Show, in full, each line of the data that contains "либо".

........

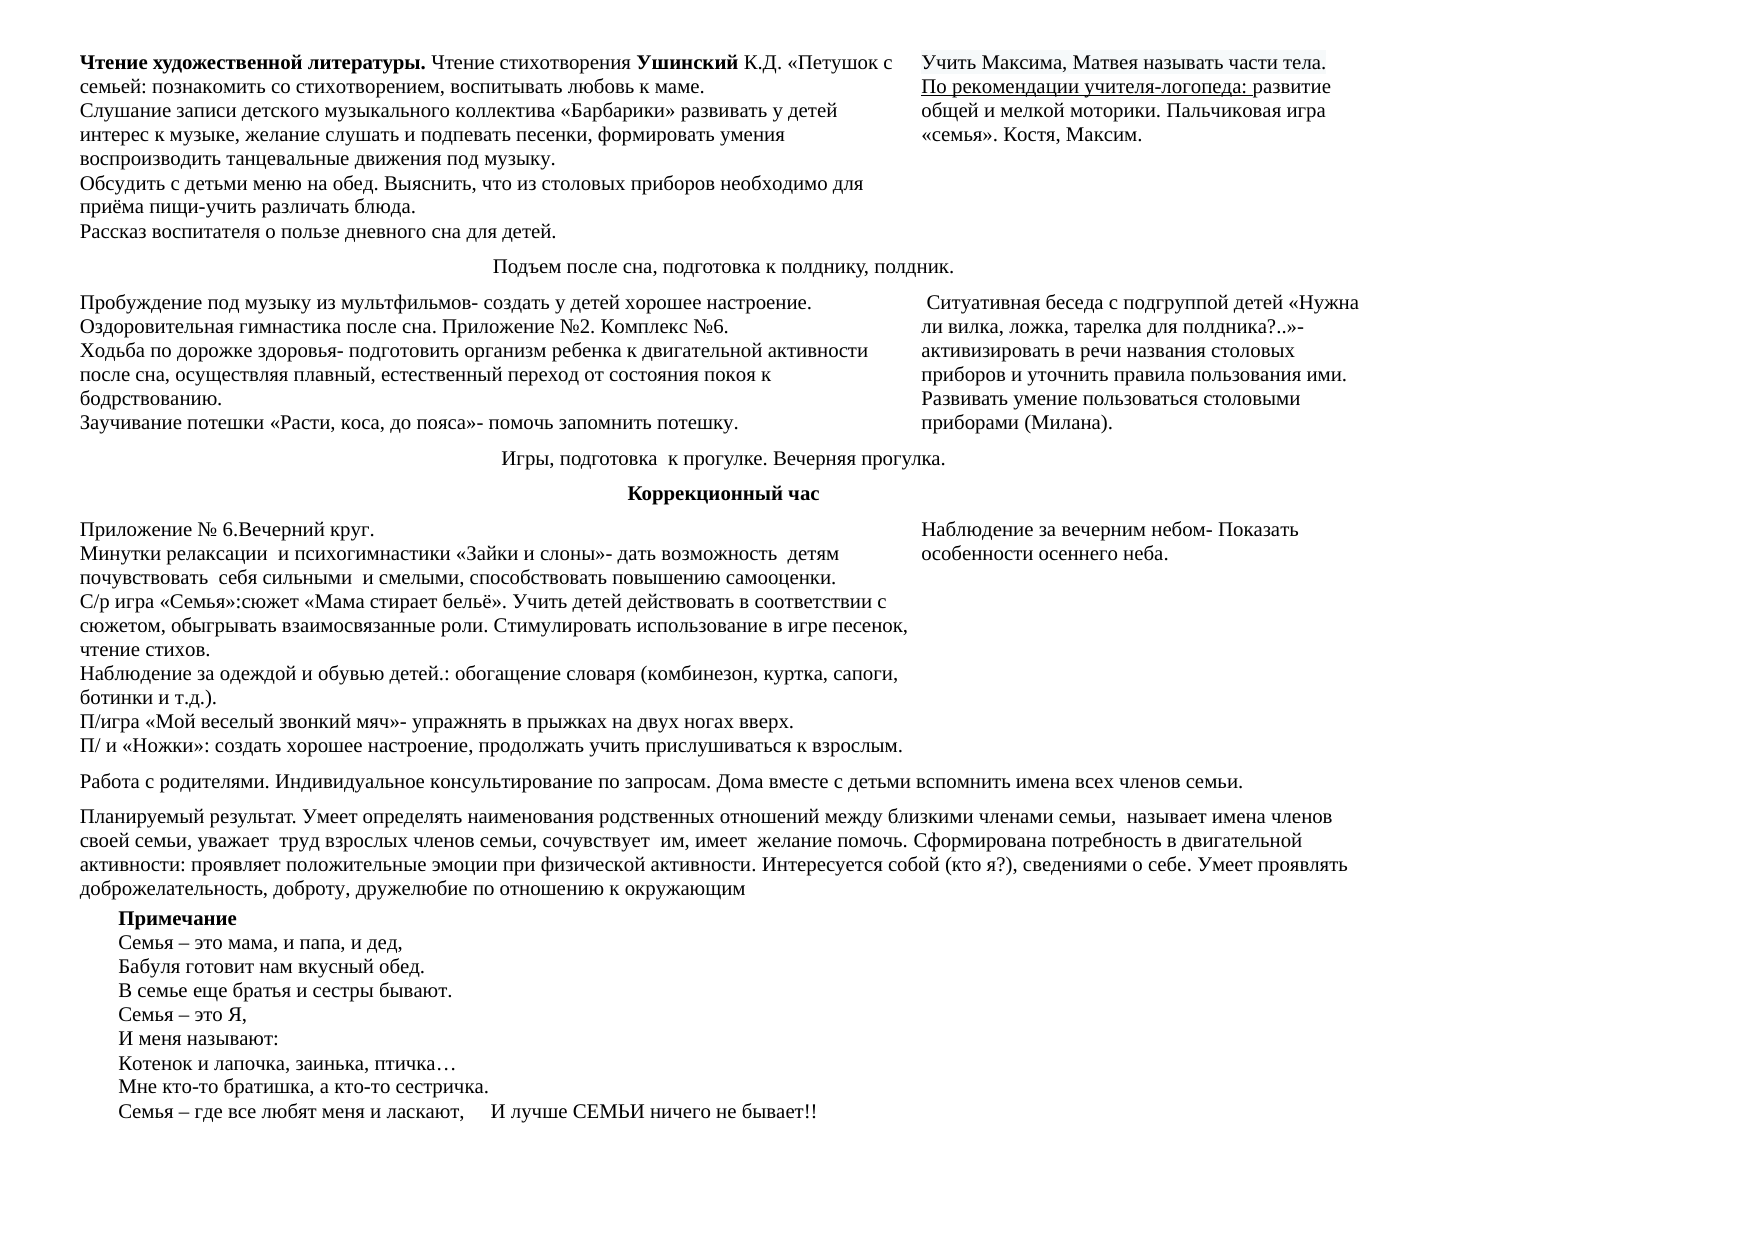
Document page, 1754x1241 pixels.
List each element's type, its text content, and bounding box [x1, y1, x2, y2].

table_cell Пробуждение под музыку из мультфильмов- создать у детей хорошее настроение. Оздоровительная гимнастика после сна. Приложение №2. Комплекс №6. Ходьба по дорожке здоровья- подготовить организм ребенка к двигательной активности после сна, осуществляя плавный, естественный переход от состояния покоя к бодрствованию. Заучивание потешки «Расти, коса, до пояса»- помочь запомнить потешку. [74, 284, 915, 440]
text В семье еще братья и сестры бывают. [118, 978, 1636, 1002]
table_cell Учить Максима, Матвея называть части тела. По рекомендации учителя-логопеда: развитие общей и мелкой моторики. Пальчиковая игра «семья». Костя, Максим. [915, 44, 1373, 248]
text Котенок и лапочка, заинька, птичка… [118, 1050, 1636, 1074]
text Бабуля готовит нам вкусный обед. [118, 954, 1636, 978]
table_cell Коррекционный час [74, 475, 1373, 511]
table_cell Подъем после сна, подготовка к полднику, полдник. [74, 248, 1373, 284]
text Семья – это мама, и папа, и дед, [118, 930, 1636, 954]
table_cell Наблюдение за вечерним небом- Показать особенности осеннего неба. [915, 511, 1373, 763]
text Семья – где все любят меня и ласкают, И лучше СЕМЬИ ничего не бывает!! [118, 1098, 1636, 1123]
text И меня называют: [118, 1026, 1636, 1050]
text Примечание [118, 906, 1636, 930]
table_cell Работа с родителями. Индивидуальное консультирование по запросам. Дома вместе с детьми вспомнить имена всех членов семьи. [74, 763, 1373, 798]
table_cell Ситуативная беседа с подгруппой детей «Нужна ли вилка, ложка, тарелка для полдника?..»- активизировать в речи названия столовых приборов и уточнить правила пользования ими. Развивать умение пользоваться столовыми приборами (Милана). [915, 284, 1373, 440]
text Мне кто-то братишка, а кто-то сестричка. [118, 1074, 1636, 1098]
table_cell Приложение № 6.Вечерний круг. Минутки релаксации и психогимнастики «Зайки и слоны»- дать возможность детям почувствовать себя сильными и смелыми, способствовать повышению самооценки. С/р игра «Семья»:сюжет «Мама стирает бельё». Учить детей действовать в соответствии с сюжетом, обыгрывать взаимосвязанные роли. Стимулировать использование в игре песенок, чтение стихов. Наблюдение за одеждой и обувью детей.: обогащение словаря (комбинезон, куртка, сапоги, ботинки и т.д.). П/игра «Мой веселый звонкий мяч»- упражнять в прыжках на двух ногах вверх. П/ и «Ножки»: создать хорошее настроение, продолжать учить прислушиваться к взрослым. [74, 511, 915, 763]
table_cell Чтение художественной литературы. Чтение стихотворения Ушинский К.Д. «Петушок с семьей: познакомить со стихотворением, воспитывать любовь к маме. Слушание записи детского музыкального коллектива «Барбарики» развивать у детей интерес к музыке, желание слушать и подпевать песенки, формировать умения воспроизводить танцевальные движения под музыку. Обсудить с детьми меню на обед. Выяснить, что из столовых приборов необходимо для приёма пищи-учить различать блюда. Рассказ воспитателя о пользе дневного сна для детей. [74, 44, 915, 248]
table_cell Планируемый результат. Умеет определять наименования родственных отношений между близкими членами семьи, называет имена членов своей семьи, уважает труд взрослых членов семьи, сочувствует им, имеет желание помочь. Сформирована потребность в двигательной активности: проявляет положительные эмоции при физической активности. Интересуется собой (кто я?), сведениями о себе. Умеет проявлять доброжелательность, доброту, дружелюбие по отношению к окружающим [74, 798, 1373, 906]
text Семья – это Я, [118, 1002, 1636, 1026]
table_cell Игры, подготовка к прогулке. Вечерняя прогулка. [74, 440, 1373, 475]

........

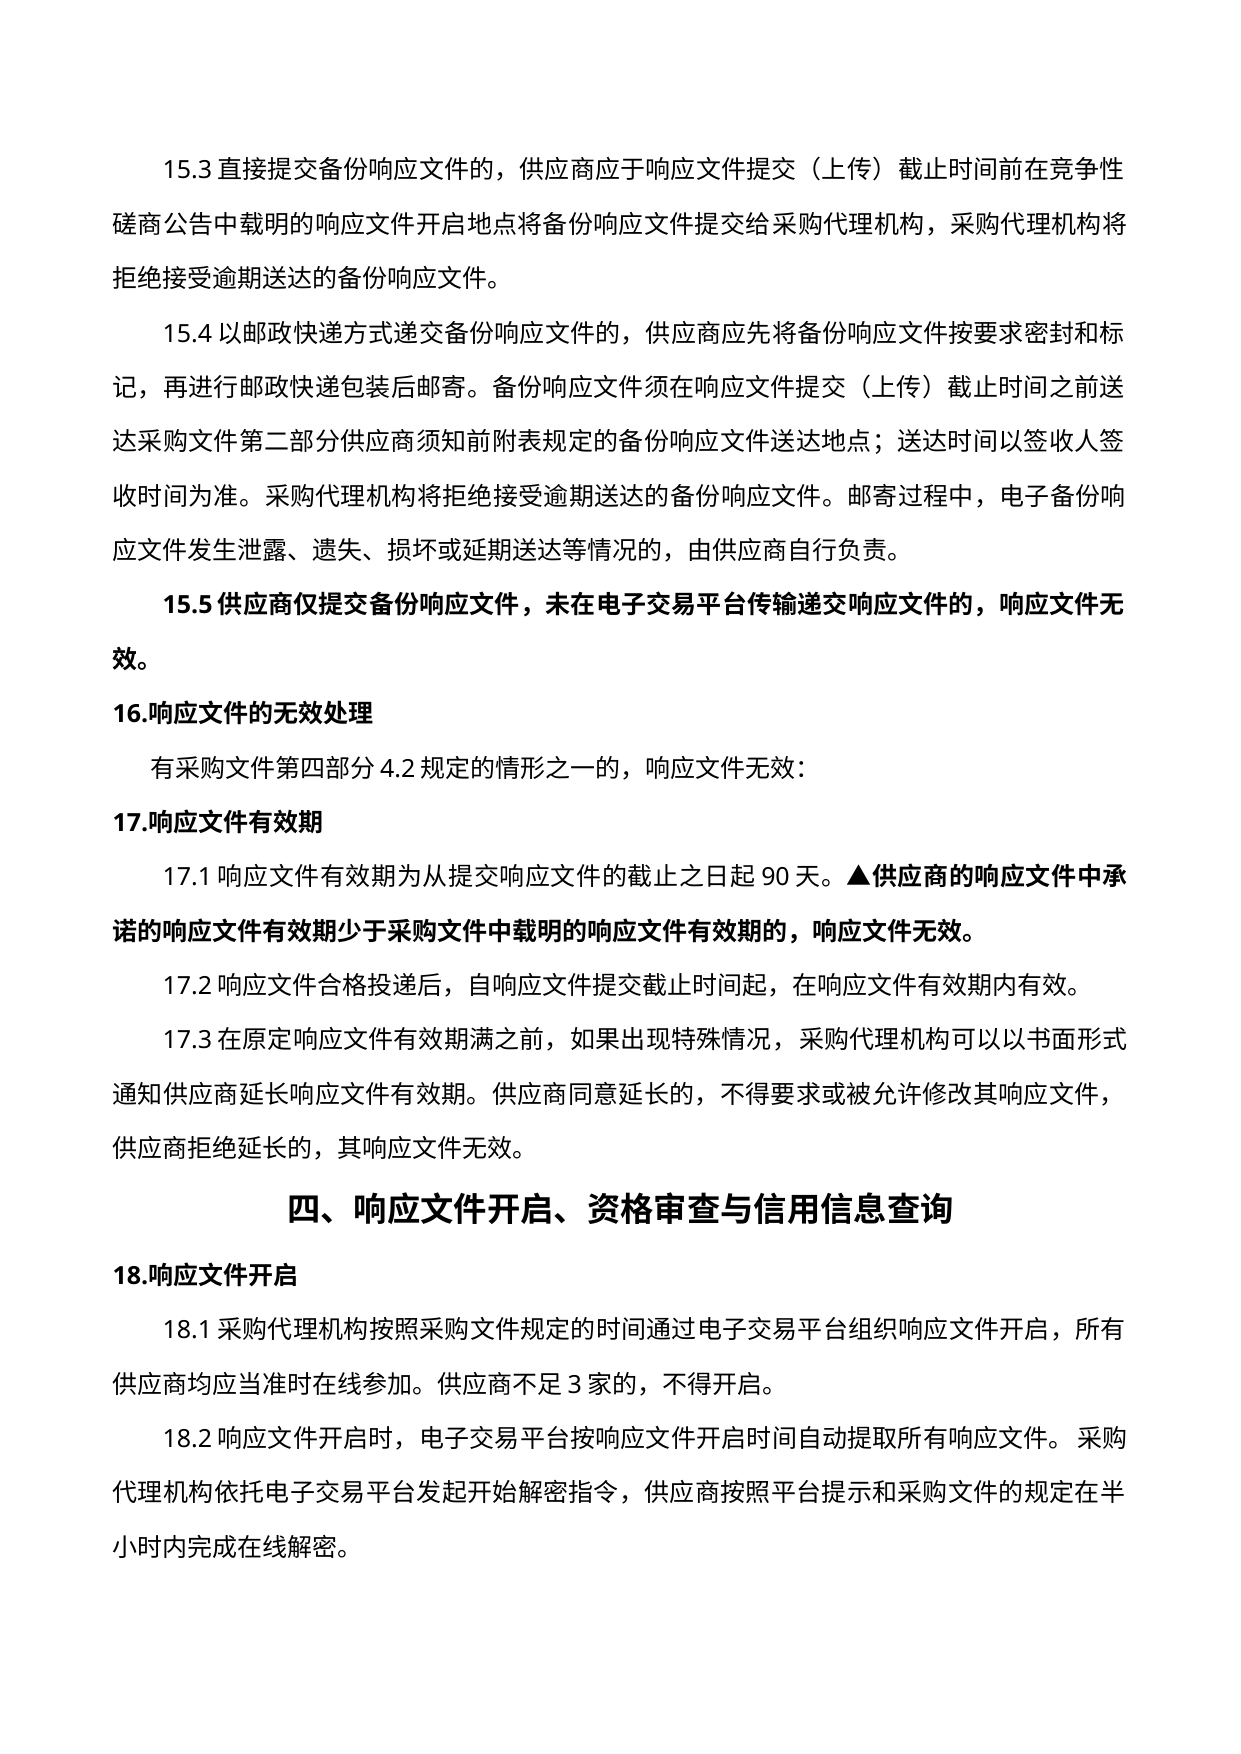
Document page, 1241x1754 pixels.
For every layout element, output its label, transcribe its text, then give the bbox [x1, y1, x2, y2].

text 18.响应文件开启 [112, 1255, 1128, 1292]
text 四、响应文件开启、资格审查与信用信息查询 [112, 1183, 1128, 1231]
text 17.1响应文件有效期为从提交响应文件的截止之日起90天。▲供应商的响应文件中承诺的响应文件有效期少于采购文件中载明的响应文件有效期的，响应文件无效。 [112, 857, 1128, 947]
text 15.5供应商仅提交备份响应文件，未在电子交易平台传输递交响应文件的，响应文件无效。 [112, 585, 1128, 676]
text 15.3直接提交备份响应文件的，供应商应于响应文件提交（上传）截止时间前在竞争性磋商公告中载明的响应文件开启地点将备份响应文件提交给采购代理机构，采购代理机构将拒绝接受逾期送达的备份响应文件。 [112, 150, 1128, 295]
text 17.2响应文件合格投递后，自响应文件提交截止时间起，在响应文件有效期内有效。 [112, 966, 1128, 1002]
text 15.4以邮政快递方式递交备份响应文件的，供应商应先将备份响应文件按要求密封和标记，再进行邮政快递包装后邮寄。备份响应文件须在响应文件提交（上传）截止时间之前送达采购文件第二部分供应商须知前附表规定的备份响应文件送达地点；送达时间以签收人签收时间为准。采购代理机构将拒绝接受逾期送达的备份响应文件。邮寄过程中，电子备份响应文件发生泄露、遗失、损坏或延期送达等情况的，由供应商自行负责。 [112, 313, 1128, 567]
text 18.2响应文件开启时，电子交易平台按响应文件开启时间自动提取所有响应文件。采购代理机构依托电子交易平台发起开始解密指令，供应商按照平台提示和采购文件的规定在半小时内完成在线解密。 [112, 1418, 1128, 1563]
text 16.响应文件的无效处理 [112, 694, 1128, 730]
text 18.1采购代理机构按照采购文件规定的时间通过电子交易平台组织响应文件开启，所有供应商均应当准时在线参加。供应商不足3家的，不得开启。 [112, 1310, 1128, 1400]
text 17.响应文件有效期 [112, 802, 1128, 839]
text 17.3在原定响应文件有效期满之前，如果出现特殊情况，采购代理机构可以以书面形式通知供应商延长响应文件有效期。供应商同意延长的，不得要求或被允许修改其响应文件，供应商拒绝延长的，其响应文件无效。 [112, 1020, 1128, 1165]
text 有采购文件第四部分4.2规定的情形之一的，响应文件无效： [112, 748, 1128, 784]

........

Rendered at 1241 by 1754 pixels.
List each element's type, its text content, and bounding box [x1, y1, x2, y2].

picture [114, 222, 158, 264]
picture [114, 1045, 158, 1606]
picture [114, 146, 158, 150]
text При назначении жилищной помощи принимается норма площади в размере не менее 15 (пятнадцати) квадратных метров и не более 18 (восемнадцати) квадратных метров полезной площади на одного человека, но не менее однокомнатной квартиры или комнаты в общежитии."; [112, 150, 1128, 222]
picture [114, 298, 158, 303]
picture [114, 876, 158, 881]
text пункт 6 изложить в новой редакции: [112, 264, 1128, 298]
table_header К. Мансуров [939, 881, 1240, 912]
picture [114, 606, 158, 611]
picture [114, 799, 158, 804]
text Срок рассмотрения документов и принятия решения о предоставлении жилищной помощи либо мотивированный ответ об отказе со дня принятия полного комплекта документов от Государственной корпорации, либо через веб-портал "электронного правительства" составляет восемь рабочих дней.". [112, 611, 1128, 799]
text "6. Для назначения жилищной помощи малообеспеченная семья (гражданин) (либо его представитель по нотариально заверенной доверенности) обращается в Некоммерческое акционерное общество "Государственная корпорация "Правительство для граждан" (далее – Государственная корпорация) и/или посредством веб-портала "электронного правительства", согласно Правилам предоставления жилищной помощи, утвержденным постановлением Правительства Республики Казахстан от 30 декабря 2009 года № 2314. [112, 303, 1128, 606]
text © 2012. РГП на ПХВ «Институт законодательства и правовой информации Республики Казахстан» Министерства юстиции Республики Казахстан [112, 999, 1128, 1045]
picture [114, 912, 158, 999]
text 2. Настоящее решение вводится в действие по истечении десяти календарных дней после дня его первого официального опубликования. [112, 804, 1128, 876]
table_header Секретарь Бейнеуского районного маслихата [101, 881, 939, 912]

........

YOUR RESPONSE.
text Срок рассмотрения документов и принятия решения о предоставлении жилищной помощи либо мотивированный ответ об отказе со дня принятия полного комплекта документов от Государственной корпорации, либо через веб-портал "электронного правительства" составляет восемь рабочих дней.". [112, 611, 1128, 799]
text "6. Для назначения жилищной помощи малообеспеченная семья (гражданин) (либо его представитель по нотариально заверенной доверенности) обращается в Некоммерческое акционерное общество "Государственная корпорация "Правительство для граждан" (далее – Государственная корпорация) и/или посредством веб-портала "электронного правительства", согласно Правилам предоставления жилищной помощи, утвержденным постановлением Правительства Республики Казахстан от 30 декабря 2009 года № 2314. [112, 303, 1128, 606]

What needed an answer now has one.